The defendant did assert his first amendment rights but maybe not the case laws as is typical for pro-se parties. If the defendant did raise relevant case laws, then that is more damning of the judge. But until the order is resolved he will sadly be disappeared for future protected speech. I say protected not because libel is protected, but because there has been no case in tort to show that the question of a libelous statement is libel. The plaintiffs seek to gag him, in seeking a gag they are not proving him wrong.
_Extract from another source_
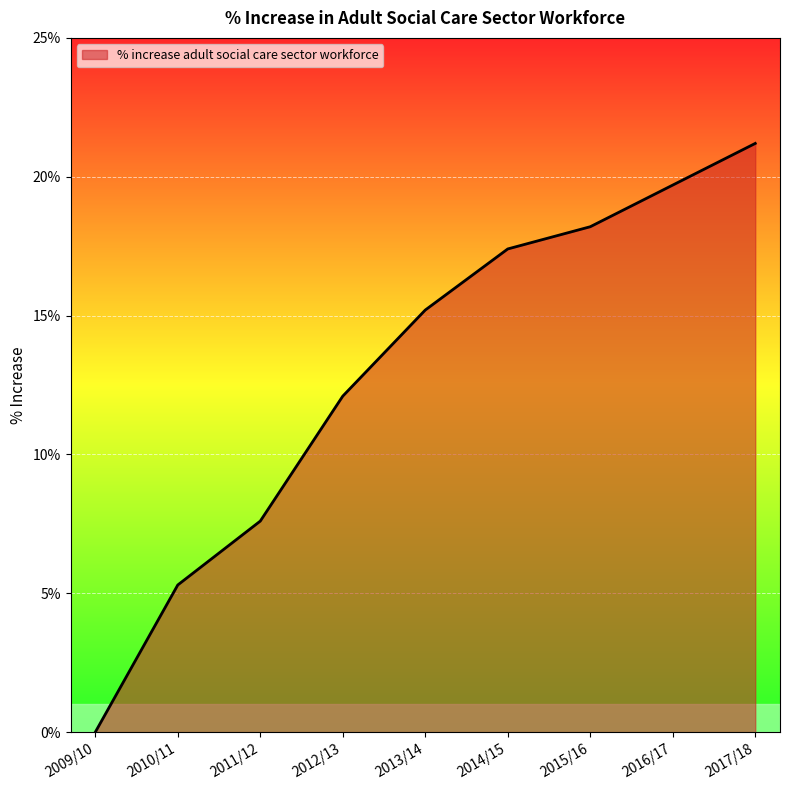

Is this an area chart (filled region under the line)?

Yes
“When you tear out a man's tongue, you are not proving him a liar, you're only telling the world that you fear what he might say.”
George R. R. Martin.

And so what what he had to say is now part of an immutable block chain for all of history to see.

More, the judge effectively and illegally prevents White from picketing the school from kennedy memorial drive. A Court doesn't have a power to put up a floating buffer due to vagueness and the first amendment. see Schenck v. Pro-Choice Network ofWestern N. Y., 519 U. S. 357, 376 (1997) . Also the court may not put up a fixed barrier unless that order is narrowly tailored to achieve some compelling governmental interest other than restricting speech. McCullen v. Coakley, 573 U.S. 464 (2014). It is important to note, centralmaine did not report that White disrupted the operations of the school by his protest which could have invoked a captive audience. KMD is a public road, picketing is protected activity. Obviously, Judge Dow is a failure of a lawyer, so he became a failure of a judge and enemy of the people and traitor to this country, and he now sits as a criminal who should be criminally prosecution under 18 usc 241 and 242. But we all know, the FBI won't investigate, and the USDOJ is complicit and won't prosecute. The legislatures of the many states are under a covid19 lockdown, and we all know Maine's crackhead governor Mills supports lawless judges.